E5166. Benefits of a Bubbly Biopsy: Using CEUS in US-guided Tissue Sampling
Authors
Madhura Desai;
Mayo Clinic Florida
David Sella;
Mayo Clinic Florida
Neema Patel;
Mayo Clinic Florida
Jennings Clingan;
Mayo Clinic Florida
Lauren Alexander;
Mayo Clinic Florida
Melanie Caserta;
Mayo Clinic Florida
Background
Ultrasound (US) is the most common imaging modality used to guide abdominopelvic biopsies, in part due to its ability to obtain real-time imaging, flexibility in biopsy approach, and lack of ionizing radiation. However, isoechoic soft tissue lesions can be difficult to differentiate from normal parenchyma and the inability to discriminate target from background is one of the main reasons for a failed US procedure. Although use outside of the liver is off label, contrast enhanced ultrasound (CEUS) is being studied and utilized in the depiction and characterization of a wide range of pathology in the chest, abdomen, and pelvis, and can be a valuable tool when performed in adjunct with US guided interventions. The purpose of this exhibit is to familiarize imagers with CEUS biopsy technique and advantages of CEUS in the planning and execution of image-guided biopsies.
Educational Goals / Teaching Points
Gain confidence in CEUS technique to enable integration into typical procedural workflow. Appreciate the ability of CEUS to augment lesion detection, aid in target selection, and optimize sample quality. Recognize CEUS imaging characteristics that denote benignity and may make intervention unnecessary.
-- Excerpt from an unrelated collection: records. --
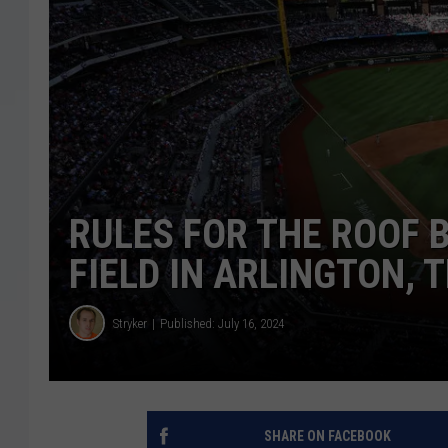
RULES FOR THE ROOF B
FIELD IN ARLINGTON, 
Stryker
Published: July 16, 2024
SHARE ON FACEBOOK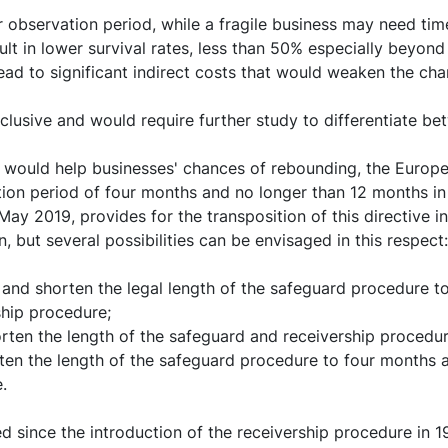
observation period, while a fragile business may need time
ult in lower survival rates, less than 50% especially beyond
d to significant indirect costs that would weaken the chan
clusive and would require further study to differentiate b
 would help businesses' chances of rebounding, the Europe
tion period of four months and no longer than 12 months in
 2019, provides for the transposition of this directive int
 but several possibilities can be envisaged in this respect:
d shorten the legal length of the safeguard procedure to 
ship procedure;
ten the length of the safeguard and receivership procedur
ten the length of the safeguard procedure to four months an
.
d since the introduction of the receivership procedure in 198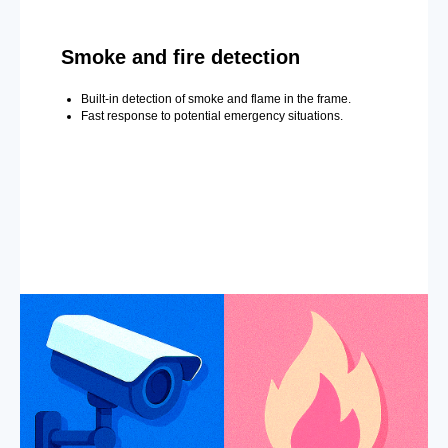
Smoke and fire detection
Built-in detection of smoke and flame in the frame.
Fast response to potential emergency situations.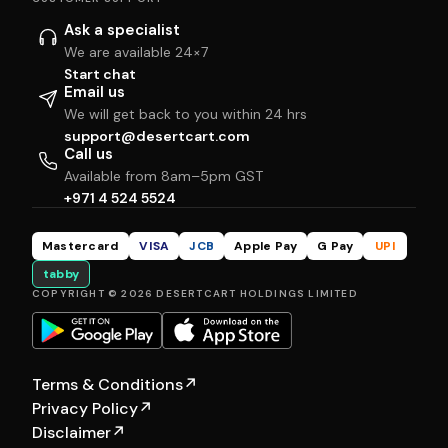
Ask a specialist
We are available 24×7
Start chat
Email us
We will get back to you within 24 hrs
support@desertcart.com
Call us
Available from 8am–5pm GST
+971 4 524 5524
Mastercard
VISA
JCB
Apple Pay
G Pay
UPI
tabby
COPYRIGHT © 2026 DESERTCART HOLDINGS LIMITED
Terms & Conditions
↗
Privacy Policy
↗
Disclaimer
↗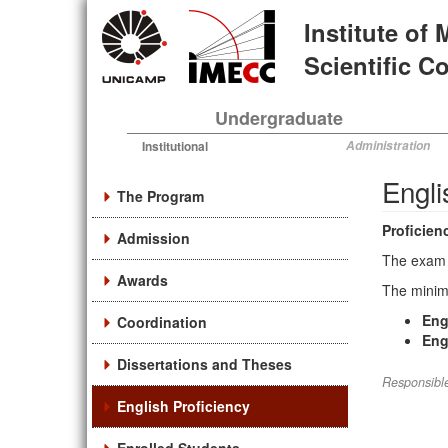
Skip
Institute of
to
main
Scientific 
content
Undergraduate
Institutional
Administration
Engli
The Program
Proficien
Admission
The exam 
Awards
The minimu
Engl
Coordination
Engl
Dissertations and Theses
Responsible
English Proficiency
Key Anatomic/Physiologic Issues and Imaging Findings/Techniques
US contrast is a purely intravascular agent composed of microbubbles of inert gas surrounded by a biomaterial shell. The main advantages of CEUS include its strong safety profile, including lack of nephrotoxicity, ability to administer multiple doses over the course of an examination, and multiplanar flexibility in approaching a lesion with the same transducer and apparatus used during a procedure. Limitations, shared by CEUS and noncontrast US, include difficulty in assessing lesions in patients with large body habitus, through poor acoustic windows, or more than 10cm deep from the transducer. Additional limitations, specific to CEUS, include the need for IV access, addition of personnel, and CEUS specific software; however, some of these requirements may already be met within the typical procedural workflow. CEUS can demonstrate differential perfusion in a target lesion relative to background, increasing conspicuity. If several lesions are present, CEUS may demonstrate differences in accessibility, enhancement, or composition that make a particular target lesion preferential to another. Within a lesion, CEUS can discriminate vascularized tissue from nonenhancing necrotic debris or cystic change. By preferentially targeting enhancing tissue, CEUS guided biopsy can improve diagnostic accuracy and reduce number of puncture attempts compared to using grayscale US alone. Finally, CEUS can prevent unnecessary biopsy in instances where interrogation reveals findings consistent with a benign diagnosis.
Conclusion
When utilized in the appropriate clinical context, CEUS can be a safe and efficient way to add value to percutaneous US guided biopsy by improving lesion detection, increasing diagnostic yield, and preventing unnecessary biopsies.